## Passage shown
The Arthemia WordPress theme, designed by Michael Jubel, is probably one of the cleanest and feature-packed free themes I’ve seen in a long time. I thought I share my experience with this theme in a review post.

Arthemia WordPress Theme

And now onto the review…

First Impressions

Just looking at the live demo of Arthemia, I knew that this theme was designed for blogs with lots of content. Like I expressed above, I thought the layout was great which in a way reminded me of the Miniml theme. There is also ample room for advertisement space in 468×60 and 300×250 sizes.

I figured the theme would make use of custom fields for the thumbnail images, although probably not so dependent on them as the last theme I reviewed, Infinity.

Another thing which I expected is some manual configuration required. Since the theme separates content by category, there must be some way to choose which categories get displayed under Browse Categories, as well as possibly setting a “Featured” category at the top.

Setting Up

After uploading and activating the theme on a fresh WordPress installation, I got a site that looked like this:

Arthemia Setup

As you can see, there is still content to be added and other required configurations to the theme to be made.

Top Posts Area

To get posts to display at the very top of the homepage, you’ll need to create 2 categories: Headline and Featured. As a test, I added those 2 categories to the “Hello World!” post. Here is the result:

Arthemia Featured Post

You’ll notice the big glaring spaces where the thumbnails are supposed to be. That brings us to the next step…

Custom Thumbnails

This theme has built in image resizing, so you should be able to upload a large image, with smaller thumbnails automatically generated, all through your WordPress upload screen. Once you’ve uploaded, you use a custom field key called “Image” along with the image location on your base WordPress URL. You would set up the custom fields like illustrated in this image:

Arthemia Custom Fields

Category Bar

This will require some code editing. To get the category bar working you’ll need to gather a list of your category ID numbers and place them in the following array, comma separated.

$display_categories = array(5,6,7,8,11);

To complete it, make sure you have nice category descriptions set for each category you plan on displaying in the category bar.

Conclusion

Overall this is a very well-made theme. There’s not much I would change. The built-in image resizing script is a convenient touch. It would be nice if there was a theme options page so those people uncomfortable with editing code wouldn’t have to do so. Hopefully though with these detailed instructions, even a beginner would be able to use this theme without any problems.

## Problem requirements
List the category ID numbers that appear in the code array in the Arthemia theme review.

## Exercise data

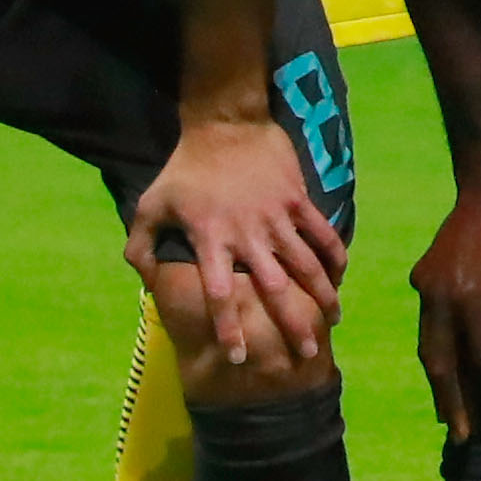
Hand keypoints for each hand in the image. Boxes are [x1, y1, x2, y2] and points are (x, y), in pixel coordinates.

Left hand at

## Answer area
5, 6, 7, 8, 11